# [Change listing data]
===
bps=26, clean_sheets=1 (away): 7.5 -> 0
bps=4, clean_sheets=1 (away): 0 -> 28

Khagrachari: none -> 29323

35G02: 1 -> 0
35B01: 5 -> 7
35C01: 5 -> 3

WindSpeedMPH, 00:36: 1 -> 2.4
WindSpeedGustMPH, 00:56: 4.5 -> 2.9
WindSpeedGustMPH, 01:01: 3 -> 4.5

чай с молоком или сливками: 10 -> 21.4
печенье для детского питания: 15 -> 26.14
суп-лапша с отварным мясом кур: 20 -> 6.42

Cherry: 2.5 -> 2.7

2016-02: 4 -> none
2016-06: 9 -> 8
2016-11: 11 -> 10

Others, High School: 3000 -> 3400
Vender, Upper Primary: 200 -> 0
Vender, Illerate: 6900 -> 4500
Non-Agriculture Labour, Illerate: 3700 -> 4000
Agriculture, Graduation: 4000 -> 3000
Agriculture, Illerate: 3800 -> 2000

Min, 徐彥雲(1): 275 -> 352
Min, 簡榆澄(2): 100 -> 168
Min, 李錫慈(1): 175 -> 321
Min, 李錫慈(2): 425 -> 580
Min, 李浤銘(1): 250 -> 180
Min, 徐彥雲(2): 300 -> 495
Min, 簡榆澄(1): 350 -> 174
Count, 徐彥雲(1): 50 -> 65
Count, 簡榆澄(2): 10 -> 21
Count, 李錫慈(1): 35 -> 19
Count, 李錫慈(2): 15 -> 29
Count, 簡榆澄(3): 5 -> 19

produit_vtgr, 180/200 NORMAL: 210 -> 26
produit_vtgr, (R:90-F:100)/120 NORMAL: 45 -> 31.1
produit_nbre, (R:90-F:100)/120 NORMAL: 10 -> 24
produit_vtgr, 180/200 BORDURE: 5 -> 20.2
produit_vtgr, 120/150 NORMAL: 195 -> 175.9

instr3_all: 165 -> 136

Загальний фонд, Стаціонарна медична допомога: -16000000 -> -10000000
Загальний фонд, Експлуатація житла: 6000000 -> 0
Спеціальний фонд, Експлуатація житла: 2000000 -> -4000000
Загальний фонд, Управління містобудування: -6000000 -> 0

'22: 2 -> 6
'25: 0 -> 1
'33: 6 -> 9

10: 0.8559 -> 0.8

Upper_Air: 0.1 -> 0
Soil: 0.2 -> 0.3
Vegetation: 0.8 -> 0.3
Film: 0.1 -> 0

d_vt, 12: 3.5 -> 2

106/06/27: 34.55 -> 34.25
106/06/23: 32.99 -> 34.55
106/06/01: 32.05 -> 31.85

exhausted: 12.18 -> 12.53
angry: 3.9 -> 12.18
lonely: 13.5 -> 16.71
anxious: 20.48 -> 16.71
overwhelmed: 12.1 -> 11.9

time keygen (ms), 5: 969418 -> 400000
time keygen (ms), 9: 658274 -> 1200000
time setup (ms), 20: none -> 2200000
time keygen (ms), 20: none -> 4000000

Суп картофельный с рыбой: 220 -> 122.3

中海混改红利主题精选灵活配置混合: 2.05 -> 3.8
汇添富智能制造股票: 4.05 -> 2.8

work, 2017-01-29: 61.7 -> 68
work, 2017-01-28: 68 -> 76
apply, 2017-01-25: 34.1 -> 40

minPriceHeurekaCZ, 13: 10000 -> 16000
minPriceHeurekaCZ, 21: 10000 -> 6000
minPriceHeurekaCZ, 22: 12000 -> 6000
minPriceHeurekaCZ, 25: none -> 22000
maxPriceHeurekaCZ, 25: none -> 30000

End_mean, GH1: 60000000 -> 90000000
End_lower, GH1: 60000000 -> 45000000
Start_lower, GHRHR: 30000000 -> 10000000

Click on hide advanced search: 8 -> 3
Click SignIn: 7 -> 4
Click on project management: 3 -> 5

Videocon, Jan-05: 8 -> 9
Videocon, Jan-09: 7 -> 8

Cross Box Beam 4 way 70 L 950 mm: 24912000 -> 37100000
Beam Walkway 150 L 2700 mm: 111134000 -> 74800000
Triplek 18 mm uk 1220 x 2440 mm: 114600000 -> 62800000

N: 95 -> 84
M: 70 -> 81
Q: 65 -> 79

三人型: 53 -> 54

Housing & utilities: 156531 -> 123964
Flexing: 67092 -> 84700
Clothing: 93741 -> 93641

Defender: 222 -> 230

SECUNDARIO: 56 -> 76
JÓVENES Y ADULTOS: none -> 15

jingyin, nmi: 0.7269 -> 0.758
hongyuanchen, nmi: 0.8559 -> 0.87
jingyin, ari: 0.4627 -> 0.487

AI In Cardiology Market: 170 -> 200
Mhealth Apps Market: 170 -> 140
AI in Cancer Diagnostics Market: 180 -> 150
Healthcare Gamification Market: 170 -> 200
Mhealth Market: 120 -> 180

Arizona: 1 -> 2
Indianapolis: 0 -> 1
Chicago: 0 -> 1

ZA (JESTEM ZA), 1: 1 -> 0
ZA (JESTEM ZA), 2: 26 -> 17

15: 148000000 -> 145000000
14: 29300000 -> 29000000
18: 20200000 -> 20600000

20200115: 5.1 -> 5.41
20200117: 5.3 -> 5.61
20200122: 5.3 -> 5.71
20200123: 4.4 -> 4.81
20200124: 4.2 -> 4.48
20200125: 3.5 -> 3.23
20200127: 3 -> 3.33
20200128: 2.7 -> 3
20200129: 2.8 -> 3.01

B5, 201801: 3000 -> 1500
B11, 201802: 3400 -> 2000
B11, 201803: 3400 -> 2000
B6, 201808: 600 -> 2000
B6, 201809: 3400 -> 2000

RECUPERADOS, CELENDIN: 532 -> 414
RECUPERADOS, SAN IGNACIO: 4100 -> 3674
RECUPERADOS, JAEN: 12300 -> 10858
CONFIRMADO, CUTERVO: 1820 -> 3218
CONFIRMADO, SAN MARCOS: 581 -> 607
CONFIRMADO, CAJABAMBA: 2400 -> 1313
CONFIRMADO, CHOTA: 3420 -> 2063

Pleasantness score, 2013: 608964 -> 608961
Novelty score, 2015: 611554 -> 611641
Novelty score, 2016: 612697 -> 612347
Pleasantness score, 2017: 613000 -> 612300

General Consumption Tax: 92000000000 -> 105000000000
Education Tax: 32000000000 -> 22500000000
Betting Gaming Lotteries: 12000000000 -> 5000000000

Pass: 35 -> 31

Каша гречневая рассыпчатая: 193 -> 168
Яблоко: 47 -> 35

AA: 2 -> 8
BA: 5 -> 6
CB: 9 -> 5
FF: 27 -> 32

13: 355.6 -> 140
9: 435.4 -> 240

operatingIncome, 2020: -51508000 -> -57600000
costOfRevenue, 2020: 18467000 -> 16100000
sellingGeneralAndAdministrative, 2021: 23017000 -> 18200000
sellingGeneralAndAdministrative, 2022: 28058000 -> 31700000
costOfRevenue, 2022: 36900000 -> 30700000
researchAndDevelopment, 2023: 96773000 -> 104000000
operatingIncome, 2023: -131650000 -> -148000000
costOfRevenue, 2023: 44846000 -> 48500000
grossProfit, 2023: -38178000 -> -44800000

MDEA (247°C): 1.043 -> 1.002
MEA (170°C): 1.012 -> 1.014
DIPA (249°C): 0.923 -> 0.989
===
# [Work item]
Copy the lines from the start of the data verbatim, stopping after the line containing "WindSpeedGustMPH, 01:01: 3 -> 4.5".

# [Answer to this problem]
bps=26, clean_sheets=1 (away): 7.5 -> 0
bps=4, clean_sheets=1 (away): 0 -> 28

Khagrachari: none -> 29323

35G02: 1 -> 0
35B01: 5 -> 7
35C01: 5 -> 3

WindSpeedMPH, 00:36: 1 -> 2.4
WindSpeedGustMPH, 00:56: 4.5 -> 2.9
WindSpeedGustMPH, 01:01: 3 -> 4.5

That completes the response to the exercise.